Digital marketing through the traditional channels (Facebook, Instagram, etc) could help drive adoption, but that CAC (Customer Acquisition Cost) will cut into margins as well, meaning that the only real way for new kitchens to acquire customers and maintain a high LTV (Lifetime Value) will be through word-of-mouth, referral, and loyalty programs. Historically, a restaurant’s physical location would be the principal factor in determining its discovery; therefore, the new ghost kitchens will need to get quite creative in their marketing strategy to bring in new customers who will be loyal to the brand and help drive word-of-mouth referrals. Without brand stickiness, many new concepts are likely to fail.
As this is a relatively new concept and we are in the midst of a pandemic that is having a huge effect on the industry, it is likely that competition will be very regional in the next few years.
While we are used to seeing tech Unicorns scale-up their brand to go global once they have traction in a specific market, the growth of this industry will likely be more nuanced based on regional factors. The $1T future market prediction is broken down into several different categories.
We have talked about some of the major brands operating on the infrastructure (or Kitchen-as-a-Service, KAAS model) in the US such as Cloud Kitchens, Reef, and others. Dubai-based Kitopi recently raised a $60M round and has a footprint in more global cities around the world.
But major restaurant brands have also begun to enter the fray. We mentioned Canadian-based Recipe Unlimited above, a publicly-traded corporation that has seen its market cap cut by 2/3 over the last 5 years. A couple of big US chains are also experimenting in the market, and would probably love to ride this new wave if it can increase their profitability – Bloomin’ Brands stock (BLMN) is down about 50% over the last 5 years, the majority happening as a result of the COVID19 pandemic.
There are also the big commercial real-estate firms to think about.

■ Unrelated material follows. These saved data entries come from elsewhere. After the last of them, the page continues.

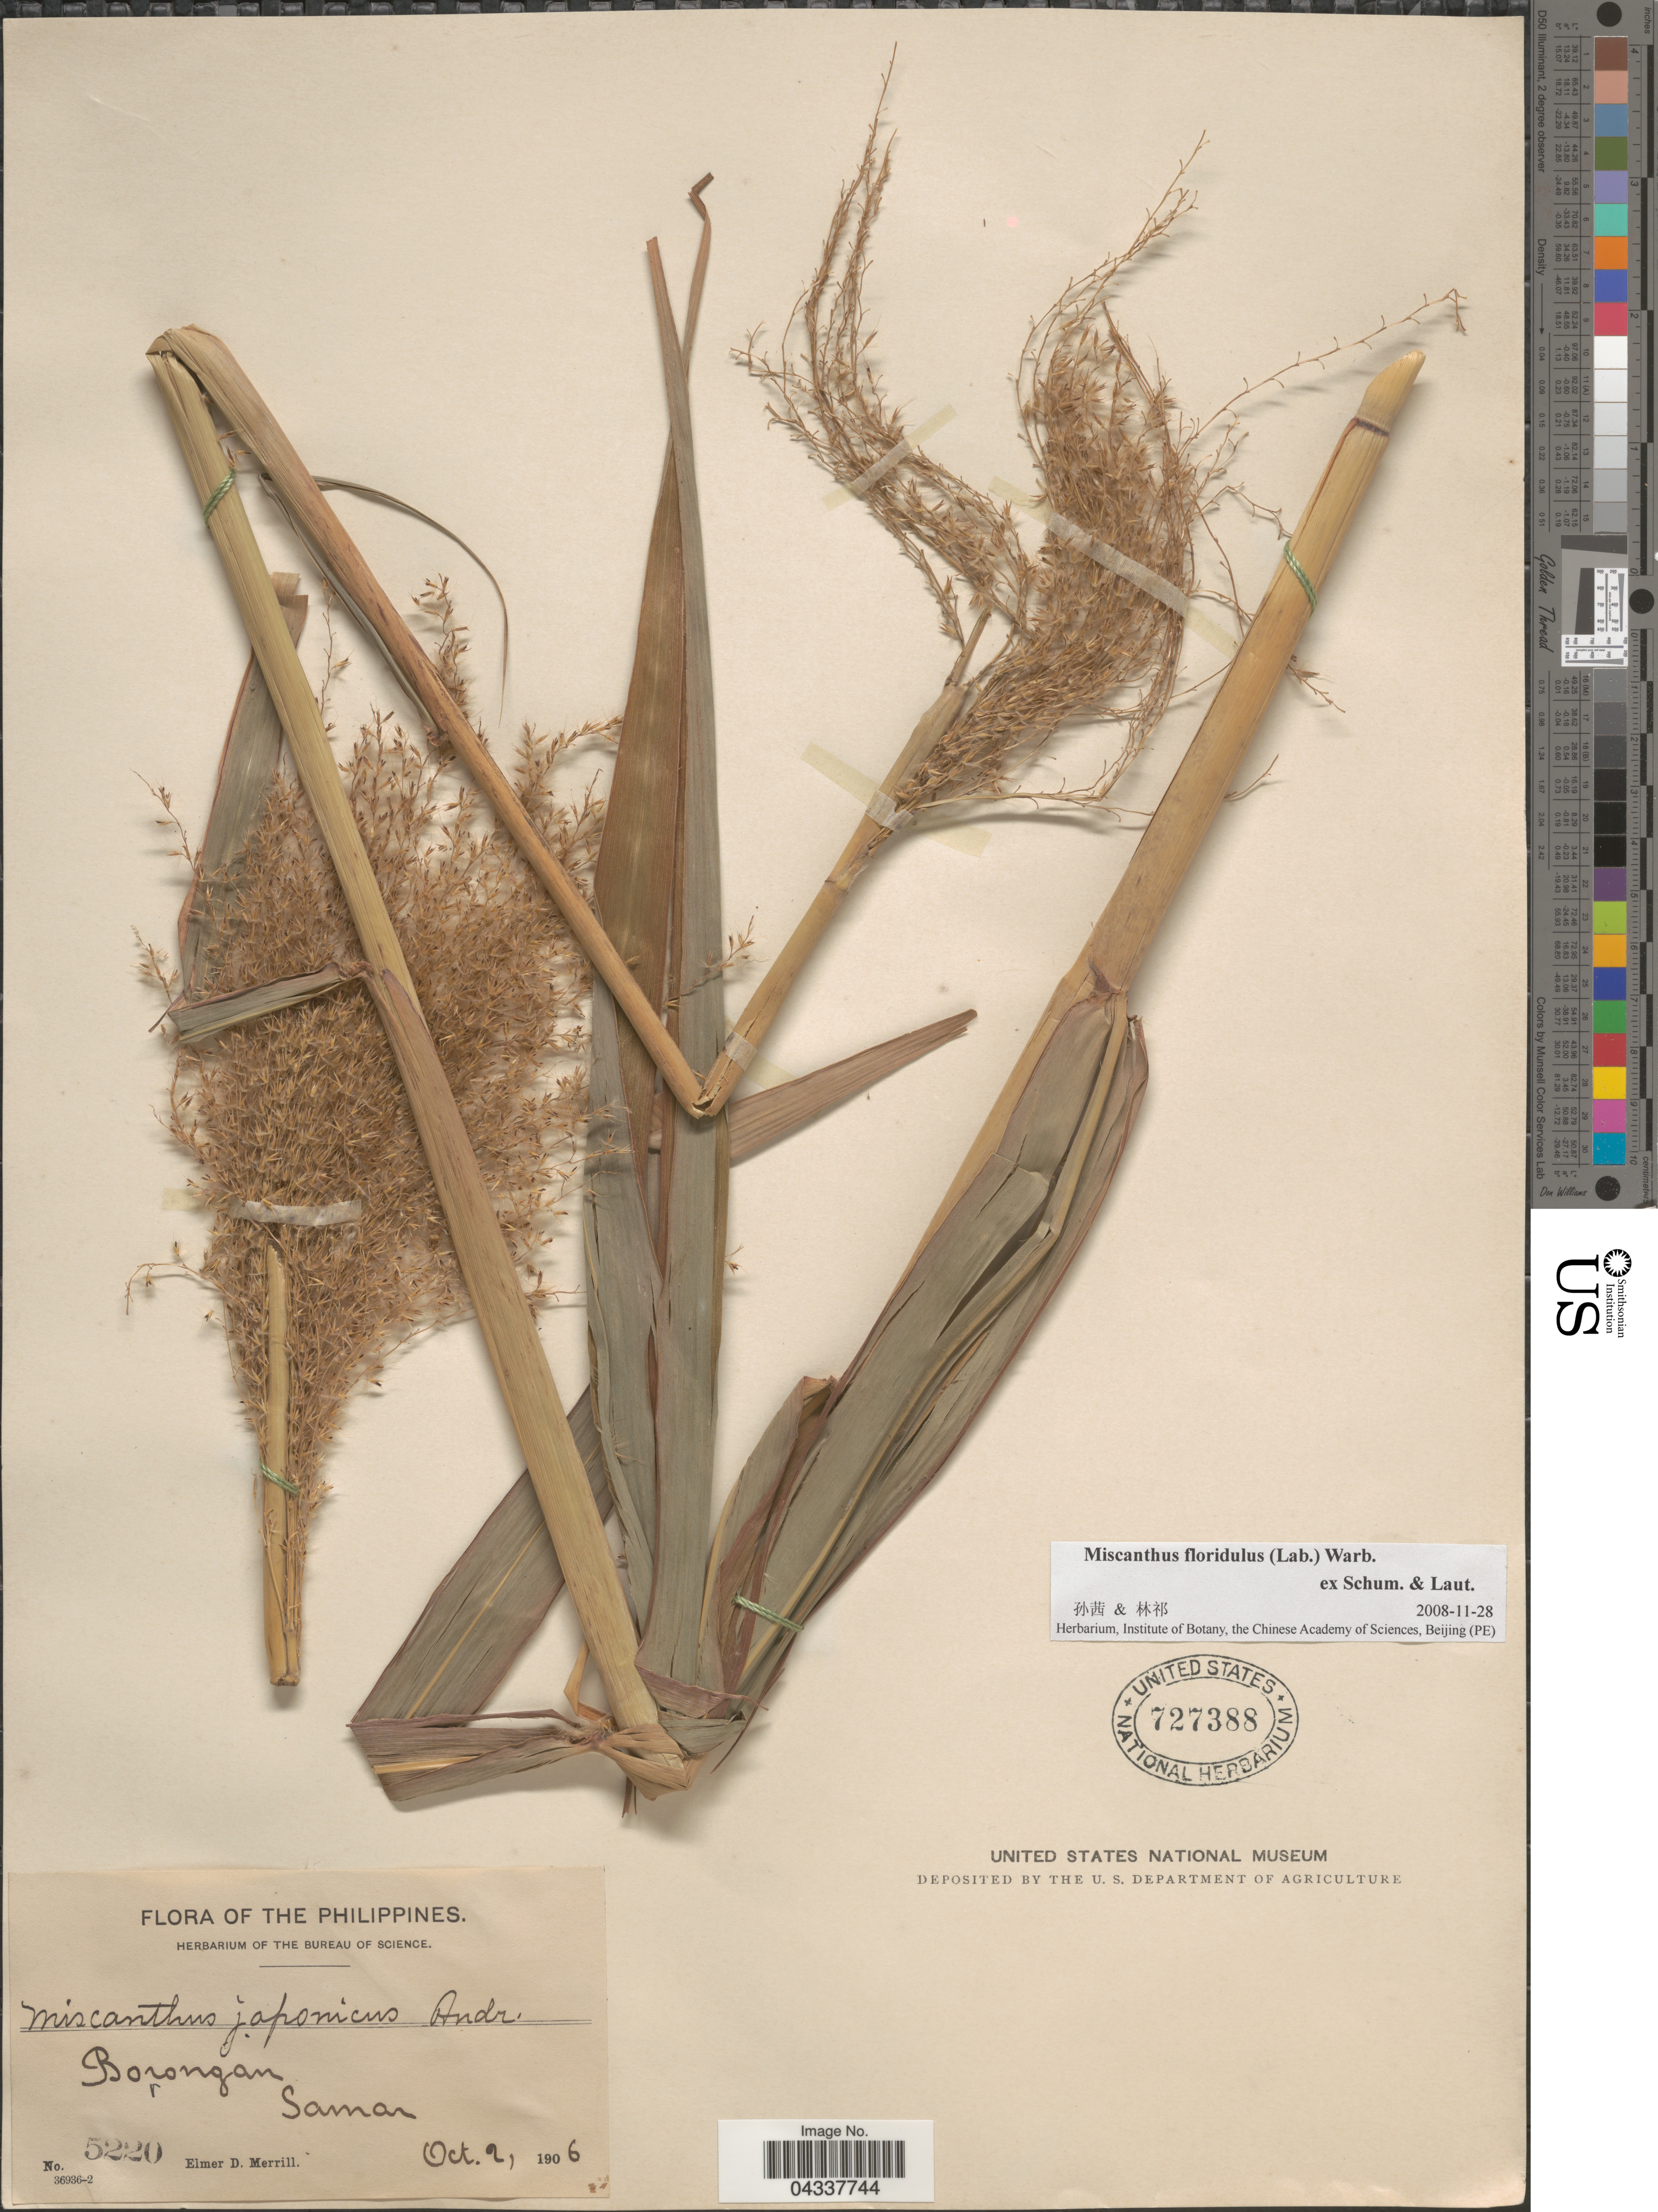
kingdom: Plantae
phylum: Tracheophyta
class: Liliopsida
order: Poales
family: Poaceae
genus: Miscanthus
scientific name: Miscanthus floridulus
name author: (Labill.) Warb.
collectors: E. D. Merrill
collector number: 5220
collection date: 1906-10-02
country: Philippines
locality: Borongan. Samar.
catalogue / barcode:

They potentially have the most to lose, especially if in addition to lost rents they lose the food brands that make their commercial spaces vibrant for their tenants.
Perhaps the most interesting shift here will be from the combination of new talent among those entrepreneurs, chefs, and staff who jump on board early and collaborate together within these spaces over the next number of years. Backing the talent (á la the Kitch model) could lead to the creation of new consumer food brands across multiple categories, not just restaurants.
The competition for market share will probably be less about who wins the ghost kitchen market and more about who wins consumers’ hearts and minds with new food concepts that can drive high margins during an extended period of global uncertainty.
As we saw with coworking, the sudden COVID19 pandemic meant that many spaces were emptied instantly and the coworking business model became unglued. But those businesses and brands who inhabited coworking spaces continued to WFH (work from home), and something similar could happen in this space depending on how the macro environment takes shape over the next 5-10 years. For example, if the current crisis causes a massive loss of tenants for commercial operators and tax revenue for cities, will some cities begin creating incentives for new physical restaurants to pop up again?
In the end, there are many investors who will bet big on ghost kitchens and a more automated industry in the future, helping to reduce capital, labour, and variable costs. And yet others who will back new food entrepreneurs and creative industry veterans who seek to use this as an opportunity to reinvent the restaurant/dining/delivery experience itself. No doubt, a lot of capital will move into the space and a few pioneers who are lauded for years to come.
Consumers, however, will be the ultimate judge.